The final scene fades away from the rooftop to show Darryl staring into a snow globe.
- Reese Witherspoon as Dr. Elizabeth Masterson
- Mark Ruffalo as David Abbott
- Ivana Miličević as Katrina
- Jon Heder as Darryl
- Donal Logue as Jack
- Dina Waters as Abby Brody
- Rosalind Chao as Dr. Fran Lo
- Ben Shenkman as Dr. Brett Rushton
- Joel McKinnon Miller as Lead Ghostbuster
- Caroline Aaron as Grace
- Kerris Dorsey as Zoe Brody
- Alyssa Shafer as Lily Brody
- Willie Garson as Maitre D'
Critics were mixed on the film.

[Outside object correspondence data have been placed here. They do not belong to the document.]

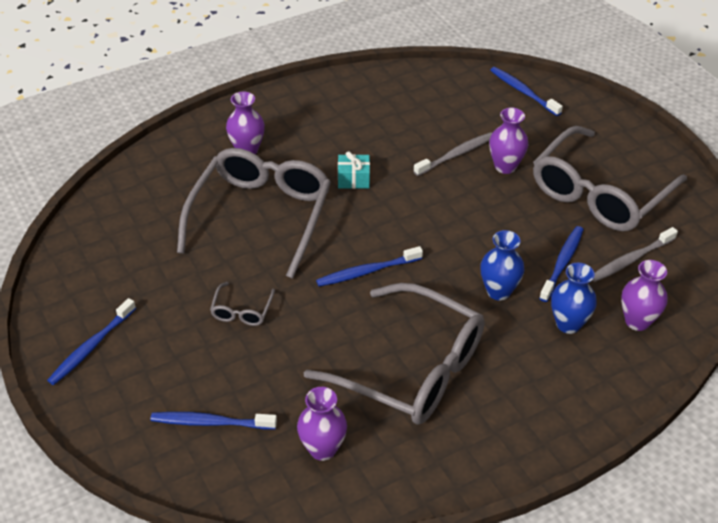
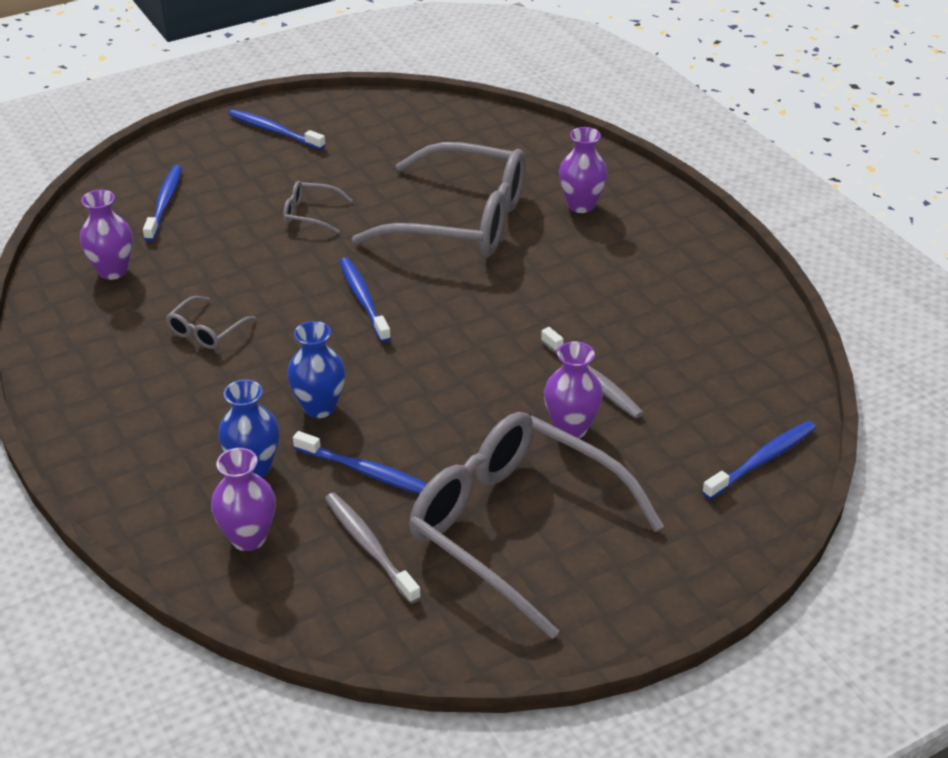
camera: 90 degrees right, 5 degrees down
grey glasses [304,283,485,425] -> grey glasses [166,296,256,349], size x0.40
turquoise gift [338,151,370,189] -> none

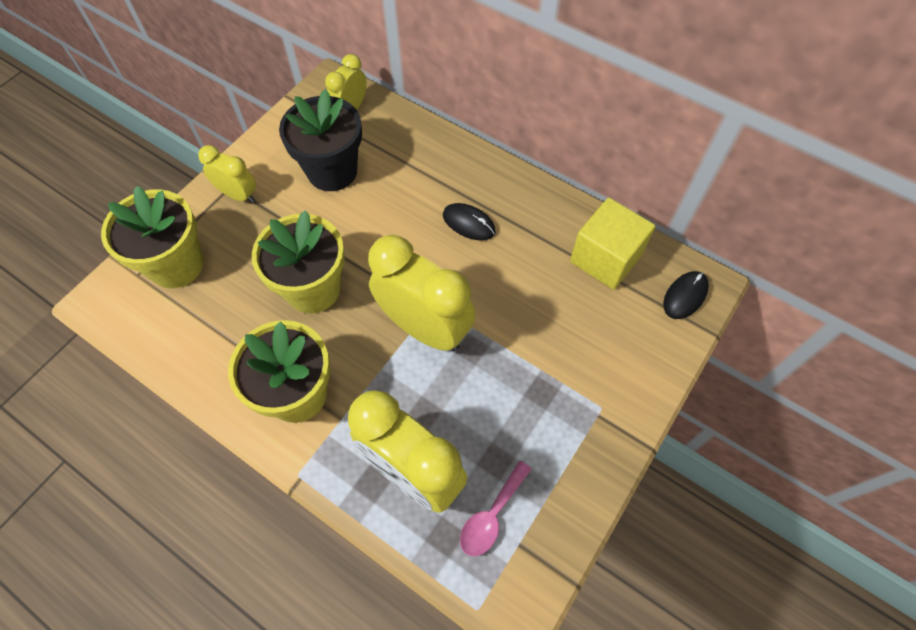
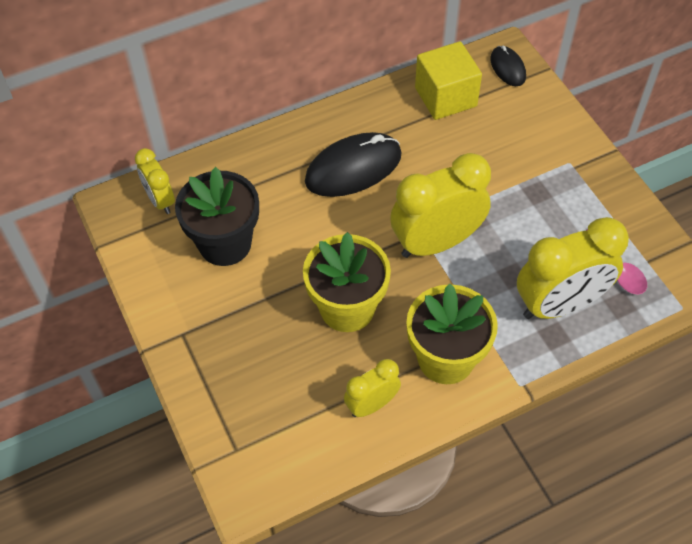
camera: 60 degrees left, 5 degrees down
yellow flower pot [101,186,204,288] -> none
yellow clock [198,145,256,203] -> yellow clock moved to [344,359,401,417]
black mouse [443,203,496,240] -> black mouse [305,132,402,197], size x1.86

The film achieved a 56% approval rating from 149 reviews on Rotten Tomatoes and the consensus "Delightfully sweet like a lollipop, Just Like Heaven is a dreamy romantic comedy that may give you a toothache when it attempts to broach difficult end of life issues by throwing a cherry on top." However, the most prominent critics – such as Roger Ebert, Richard Roeper, and A. O. Scott – gave it favorable reviews; they all agreed that the plot had logical flaws that were somewhat overcome by good dialogue and characterization.
The performances of Witherspoon, Ruffalo, and Heder were all generally well received. Heder's appearance helped to debunk an urban legend that the actor had died shortly after filming Napoleon Dynamite.
The DVD release in February 2006 was given unusually strong promotional publicity.
The title of this film is also that of a popular 1987 song, "Just Like Heaven" by The Cure. Singer Katie Melua recorded a cover version of the song for the soundtrack of the film. Melua's version is played over the opening titles, and has lines such as "she said" changed to "he said" to maintain a heterosexual narrative. The original version by The Cure, as well as the remainder of Melua's version, are played over the closing credits.